Am vergangenen Sonntag hielten die Jungen Humanisten (JuHu) Hannover, der Jugendverband des Humanistischen Verbands Deutschlands (HVD) Niedersachsen, ihre diesjährige Jugendfeier ab. Dabei feierten 33 Jugendliche aus Hannover und der Region gemeinsam mit rund 450 Gästen den symbolischen Übergang ins Erwachsenenleben im Theater am Aegi in Hannover.

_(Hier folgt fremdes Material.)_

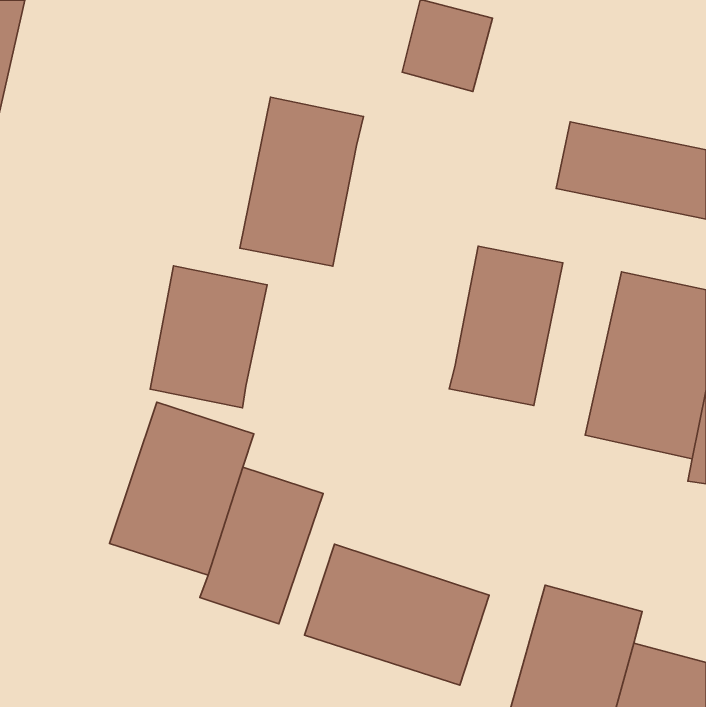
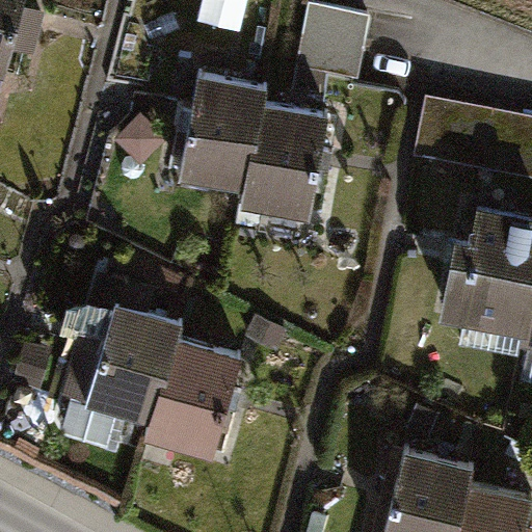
building: [449,246,563,406] -> [245,110,330,230]
building: [150,266,267,408] -> none
building: [304,544,489,685] -> none

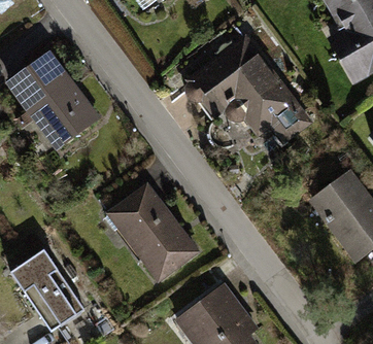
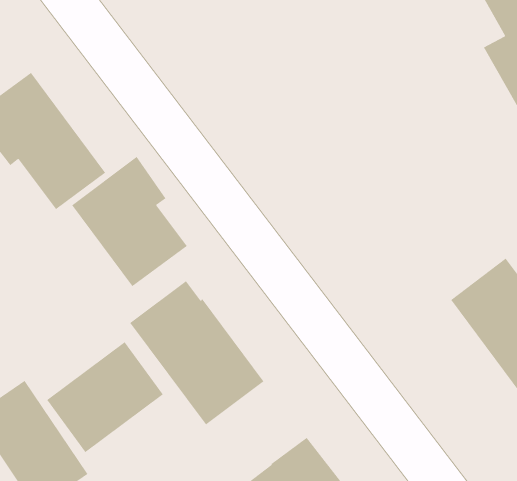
building: [188,38,306,139] -> none
building: none -> [71,156,188,287]
building: none -> [46,341,164,453]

"Die humanistische Jugendfeier ist eine religionsfreie Alternative zu Konfirmation und Firmung und knüpft an eine lange Tradition nichtreligiöser Jugendfeiern an", erklärt Sascha Jankowski, Jugendbildungsreferent des HVD Niedersachsen. In Hannover wird sie seit Ende des 19. Jahrhunderts veranstaltet. Bestandteil der Jugendfeier sind neben dem Festakt auch Seminare, Workshops und gemeinsame Fahrten, in denen sich die Jugendlichen mit Fragen zu Werten, Demokratie, Verantwortung und ihrer eigenen Zukunft auseinandersetzen.

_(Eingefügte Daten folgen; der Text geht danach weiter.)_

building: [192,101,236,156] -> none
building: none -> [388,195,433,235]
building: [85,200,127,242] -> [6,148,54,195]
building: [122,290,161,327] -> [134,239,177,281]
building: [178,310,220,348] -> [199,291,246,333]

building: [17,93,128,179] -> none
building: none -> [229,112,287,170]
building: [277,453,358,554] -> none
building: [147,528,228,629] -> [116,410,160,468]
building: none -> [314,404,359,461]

Das Angebot der Jugendfeier steht zunehmend unter Druck. "Fehlende ehrenamtliche Ressourcen, steigende organisatorische Anforderungen und veränderte Rahmenbedingungen erschweren die Durchführung der Veranstaltungen in ihrer bisherigen Form. Hinzu kommen die Auswirkungen der aktuellen kommunalen Fördersystematik, durch die kleinere Jugendverbände zunehmend unter strukturellen Druck geraten", berichtet Jankowski (lesen Sie dazu auch diesen Artikel).

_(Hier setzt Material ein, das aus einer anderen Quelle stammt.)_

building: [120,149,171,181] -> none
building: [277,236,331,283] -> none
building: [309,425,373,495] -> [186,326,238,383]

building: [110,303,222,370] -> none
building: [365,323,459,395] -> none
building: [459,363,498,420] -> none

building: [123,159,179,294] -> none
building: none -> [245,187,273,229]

Für die Jungen Humanisten Hannover führte dies Anfang dieses Jahres zur Streichung der kommunalen Förderung der Jugendverbandsarbeit. Der Jugendverband kündigt an, die Ausrichtung seiner Angebote neu bewerten zu müssen. Wie die Jugendfeier künftig organisiert und umgesetzt werden kann, ist derzeit offen. "Wir wollen aber auch weiterhin Räume schaffen, in denen sich junge Menschen mit sich selbst, ihrer Umwelt und ihren Zukunftsvorstellungen auseinandersetzen können", wünscht sich Jankowski.